PROJECT OUTCOMES REPORT

Disclaimer

This Project Outcomes Report for the General Public is displayed verbatim as submitted by the Principal Investigator (PI) for this award. Any opinions, findings, and conclusions or recommendations expressed in this Report are those of the PI and do not necessarily reflect the views of the National Science Foundation; NSF has not approved or endorsed its content.

This project explored the use of homological methods in data analysis. The key idea in this field of topological data analysis (TDA) is to compute algebraic summaries from data sets. The questions addressed in this research started from the desire to answer qualitative questions about global properties of the data set, or more generally, the underlying space from which the data is sampled. The papers published as a result of this research span several areas within the algorithmic foundations of TDA including data structures, sampling, visualization, data summarizing, and metric approximations. Below, three of the more impactful results are highlighted.

One powerful tool in TDA is the Topological Coverage Criterion (TCC) which uses a so-called persistent homology computation to test if a collection of sensors in a network cover the entire domain. One outcome of the research was to generalize the TCC to eliminate many of the geometric constraints on the underlying domain. This work allows one to also test for robust coverage in the presence of failures.

---*---

| Instruction 1 |
Write out the listing below from its first line through the line that contains "scientific name: Ranunculus bulbosus", including both of those lines.

---*---

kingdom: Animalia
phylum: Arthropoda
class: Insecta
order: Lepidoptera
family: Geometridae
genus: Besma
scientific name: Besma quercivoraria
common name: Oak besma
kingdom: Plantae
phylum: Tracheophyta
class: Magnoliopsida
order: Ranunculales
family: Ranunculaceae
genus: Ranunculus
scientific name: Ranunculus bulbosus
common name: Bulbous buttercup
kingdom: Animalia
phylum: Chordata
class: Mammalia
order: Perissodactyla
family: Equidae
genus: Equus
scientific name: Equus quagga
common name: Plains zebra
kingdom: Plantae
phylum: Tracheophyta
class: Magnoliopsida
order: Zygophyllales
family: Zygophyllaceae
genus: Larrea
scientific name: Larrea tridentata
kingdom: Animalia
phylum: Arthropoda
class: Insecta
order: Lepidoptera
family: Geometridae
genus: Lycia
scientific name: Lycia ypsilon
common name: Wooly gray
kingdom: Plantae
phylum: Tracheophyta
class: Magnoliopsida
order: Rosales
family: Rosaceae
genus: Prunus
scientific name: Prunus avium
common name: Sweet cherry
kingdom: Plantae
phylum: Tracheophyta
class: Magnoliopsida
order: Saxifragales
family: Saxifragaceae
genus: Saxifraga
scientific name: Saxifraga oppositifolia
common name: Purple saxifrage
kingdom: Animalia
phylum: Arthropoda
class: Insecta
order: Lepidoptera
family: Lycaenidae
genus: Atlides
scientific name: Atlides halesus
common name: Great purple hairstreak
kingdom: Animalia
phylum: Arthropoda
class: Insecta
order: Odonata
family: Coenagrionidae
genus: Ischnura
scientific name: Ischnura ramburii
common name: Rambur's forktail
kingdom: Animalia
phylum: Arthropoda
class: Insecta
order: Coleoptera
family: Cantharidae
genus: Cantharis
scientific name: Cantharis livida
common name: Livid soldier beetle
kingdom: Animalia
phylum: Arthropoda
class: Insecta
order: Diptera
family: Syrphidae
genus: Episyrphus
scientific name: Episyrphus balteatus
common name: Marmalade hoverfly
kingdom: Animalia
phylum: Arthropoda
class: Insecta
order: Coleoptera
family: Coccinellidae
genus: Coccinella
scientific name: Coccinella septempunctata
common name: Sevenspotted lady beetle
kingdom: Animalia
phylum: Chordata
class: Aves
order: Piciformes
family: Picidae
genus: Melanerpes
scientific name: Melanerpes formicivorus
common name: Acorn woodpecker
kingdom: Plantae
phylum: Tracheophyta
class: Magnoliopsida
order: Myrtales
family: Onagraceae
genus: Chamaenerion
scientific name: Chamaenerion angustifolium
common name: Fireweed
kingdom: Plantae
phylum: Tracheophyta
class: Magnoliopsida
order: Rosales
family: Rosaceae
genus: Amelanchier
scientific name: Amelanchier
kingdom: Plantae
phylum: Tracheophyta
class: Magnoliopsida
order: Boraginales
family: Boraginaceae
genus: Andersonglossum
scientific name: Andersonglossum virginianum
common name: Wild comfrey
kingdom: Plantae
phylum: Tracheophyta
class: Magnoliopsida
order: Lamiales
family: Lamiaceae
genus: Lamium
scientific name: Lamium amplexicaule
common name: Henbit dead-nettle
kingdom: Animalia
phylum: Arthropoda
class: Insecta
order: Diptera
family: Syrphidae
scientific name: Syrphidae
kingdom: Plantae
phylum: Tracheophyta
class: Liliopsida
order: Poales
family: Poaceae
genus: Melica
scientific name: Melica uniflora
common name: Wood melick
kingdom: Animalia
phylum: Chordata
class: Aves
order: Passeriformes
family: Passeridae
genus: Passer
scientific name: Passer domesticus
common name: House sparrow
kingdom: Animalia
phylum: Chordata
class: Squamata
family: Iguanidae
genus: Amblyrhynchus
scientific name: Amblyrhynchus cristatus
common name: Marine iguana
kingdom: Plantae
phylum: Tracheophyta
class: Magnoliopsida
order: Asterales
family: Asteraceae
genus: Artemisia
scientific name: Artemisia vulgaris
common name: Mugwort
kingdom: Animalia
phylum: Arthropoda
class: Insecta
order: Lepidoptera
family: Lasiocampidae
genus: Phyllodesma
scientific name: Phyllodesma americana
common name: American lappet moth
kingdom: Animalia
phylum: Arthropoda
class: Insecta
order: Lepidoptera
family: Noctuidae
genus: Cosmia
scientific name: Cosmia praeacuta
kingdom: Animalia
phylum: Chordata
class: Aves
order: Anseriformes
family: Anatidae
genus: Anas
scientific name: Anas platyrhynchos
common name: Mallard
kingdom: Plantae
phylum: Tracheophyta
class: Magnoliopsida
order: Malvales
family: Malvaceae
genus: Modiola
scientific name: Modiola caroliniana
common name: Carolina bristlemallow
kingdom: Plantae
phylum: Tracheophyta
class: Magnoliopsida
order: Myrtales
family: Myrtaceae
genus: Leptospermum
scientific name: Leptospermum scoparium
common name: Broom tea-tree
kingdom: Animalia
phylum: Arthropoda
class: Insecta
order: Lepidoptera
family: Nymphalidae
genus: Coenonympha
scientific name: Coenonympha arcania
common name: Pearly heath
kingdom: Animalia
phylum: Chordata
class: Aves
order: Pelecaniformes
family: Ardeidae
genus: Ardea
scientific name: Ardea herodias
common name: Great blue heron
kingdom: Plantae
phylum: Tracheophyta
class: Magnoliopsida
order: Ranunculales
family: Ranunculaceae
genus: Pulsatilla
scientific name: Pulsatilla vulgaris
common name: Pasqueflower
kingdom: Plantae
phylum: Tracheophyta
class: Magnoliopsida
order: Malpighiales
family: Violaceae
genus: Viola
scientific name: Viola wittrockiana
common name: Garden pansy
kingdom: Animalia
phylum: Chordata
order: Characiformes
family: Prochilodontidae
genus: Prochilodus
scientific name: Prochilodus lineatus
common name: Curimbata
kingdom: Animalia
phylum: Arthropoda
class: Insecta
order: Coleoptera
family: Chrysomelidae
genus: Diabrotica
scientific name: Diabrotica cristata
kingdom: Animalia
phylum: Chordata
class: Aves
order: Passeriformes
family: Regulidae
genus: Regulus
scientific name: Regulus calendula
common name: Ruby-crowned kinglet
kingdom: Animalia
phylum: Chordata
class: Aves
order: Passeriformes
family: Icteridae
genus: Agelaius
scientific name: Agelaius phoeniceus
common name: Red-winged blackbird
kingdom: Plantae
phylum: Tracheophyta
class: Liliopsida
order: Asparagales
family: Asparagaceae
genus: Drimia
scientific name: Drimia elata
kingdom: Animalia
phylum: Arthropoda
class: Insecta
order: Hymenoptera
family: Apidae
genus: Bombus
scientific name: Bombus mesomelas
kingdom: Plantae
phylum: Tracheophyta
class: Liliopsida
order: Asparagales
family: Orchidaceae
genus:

---*---

| Instruction 2 |
Continue the project report on topological data analysis, starting right after its last sentence.

| Reply 1 |
kingdom: Animalia
phylum: Arthropoda
class: Insecta
order: Lepidoptera
family: Geometridae
genus: Besma
scientific name: Besma quercivoraria
common name: Oak besma
kingdom: Plantae
phylum: Tracheophyta
class: Magnoliopsida
order: Ranunculales
family: Ranunculaceae
genus: Ranunculus
scientific name: Ranunculus bulbosus

| Reply 2 |
A second outcome of the project involved the use of topological signatures for comparing continuous functions. The most obvious example of such shapes is trajectories, which can be viewed as a function from an interval (of time) to a space. Metrics to compare trajectories such as the Frechet distance adjust the speeds of the functions to align them. This is challenging and becomes computational hard for anything beyond trajectories such as surfaces. New results from this project showed how to use persistent homology to give interesting bounds on such distances in polynomial time even for surfaces and higher-dimensional inputs. This approach was novel in that it uses topological invariance to eliminate the difficult alignment step.

A third outcome of the project was to generalize one of the most important and widely used tools in TDA, the Persistent Nerve Lemma (PNL). This result is used explicitly or implicitly throughout TDA as it provides the main connection between the discrete that we compute with and the continuous spaces they represent. In this project, the PNL was generalized so that it continues to give meaningful guarantees in the presence of noise. Moreover, the guarantees are quantitative: the topological signatures implied by the Persistent Nerve Lemma differ from the ideal by an amount proportional to a measure of the topological noise.
Three PhD students were partially supported by this project, two of which defended their dissertations and the third will finish soon. These students were trained in the theory and practice of TDA. Several undergraduates were also mentored as part of this project.